Существуют и другие сходства между Марксом и Миллем, к примеру, оба они были не удовлетворены политикой laissez-faire и оба старались заложить лучшее основание для воплощения в практику фундаментальной идеи свободы. Однако в их взглядах на метод социологии имеется и одно очень важное различие. Милль считал, что изучение общества, в конечном счете, должно быть сводимо к психологии, а законы исторического развития должны быть объяснимы в терминах человеческой природы, «законов психики» и, в частности, законов ее прогрессивного развития. «На идее прогресса человеческой расы, — говорит Милль, — был в последние годы построен новый метод социальной науки, далеко превосходящий оба господствовавшие до сих пор метода»18. Теория, согласно которой социология должна быть в принципе сводима к социальной психологии, каким бы трудным ни было это сведение, прежде всего потому что при этом приходится учитывать взаимодействия бесчисленного множества индивидов, принималась многими мыслителями. Действительно, это одна из теорий, которые часто просто брались на веру. Я назову этот подход к социологии (методологическим) психологизмом19. Милль, как мы установили, верил в психологизм. Маркс бросил ему решительный вызов. «Правовые отношения, — утверждал он20, — так же точно как и формы государства, не могут быть поняты... из так называемого общего развития человеческого духа...» Глубокое сомнение в психологизме — это, пожалуй, величайшее достижение Маркса как социолога. Это его достижение открыло дорогу более глубокой концепции особого царства социологических законов и социологии, которая, по крайней мере частично, является автономной наукой.

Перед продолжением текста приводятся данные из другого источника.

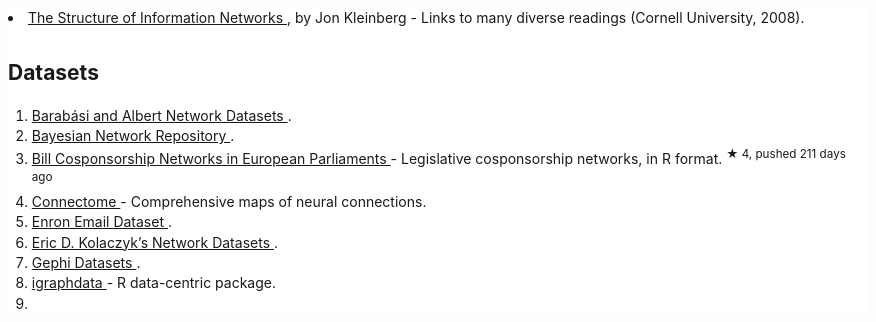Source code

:  <li>
  <a href="https://www.cs.cornell.edu/Courses/cs6850/2008fa/">
   The Structure of Information Networks
  </a>
  , by Jon Kleinberg - Links to many diverse readings (Cornell University, 2008).
 </li>
</ol>
<h2>
 Datasets
</h2>
<ol>
 <li>
  <a href="https://www3.nd.edu/~networks/resources.htm">
   Barabási and Albert Network Datasets
  </a>
  .
 </li>
 <li>
  <a href="http://www.bnlearn.com/bnrepository/">
   Bayesian Network Repository
  </a>
  .
 </li>
 <li>
  <a href="https://github.com/briatte/parlnet">
   Bill Cosponsorship Networks in European Parliaments
  </a>
  - Legislative cosponsorship networks, in R format.
  <sup>
   &#9733 4, pushed 211 days ago
  </sup>
 </li>
 <li>
  <a href="http://openconnecto.me/graph-services/download/">
   Connectome
  </a>
  - Comprehensive maps of neural connections.
 </li>
 <li>
  <a href="https://www.cs.cmu.edu/~enron/">
   Enron Email Dataset
  </a>
  .
 </li>
 <li>
  <a href="http://math.bu.edu/people/kolaczyk/datasets.html">
   Eric D. Kolaczyk’s Network Datasets
  </a>
  .
 </li>
 <li>
  <a href="https://github.com/gephi/gephi/wiki/Datasets">
   Gephi Datasets
  </a>
  .
 </li>
 <li>
  <a href="https://cran.r-project.org/web/packages/igraphdata/index.html">
   igraphdata
  </a>
  - R data-centric package.
 </li>
 <li>
  <a href="https://www.nceas.ucsb.edu/interactionweb/resources.html">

В следующих главах я проанализирую некоторые положения марксова метода и при этом буду стараться специально подчеркивать те его взгляды, которые обладают непреходящим значением. Сейчас же я перейду непосредственно к марксовой критике психологизма, т. е. к его аргументам в пользу автономной науки об обществе, не сводимой к психологии. И только после этого я попытаюсь показать фатальную слабость и разрушительные последствия его историцизма.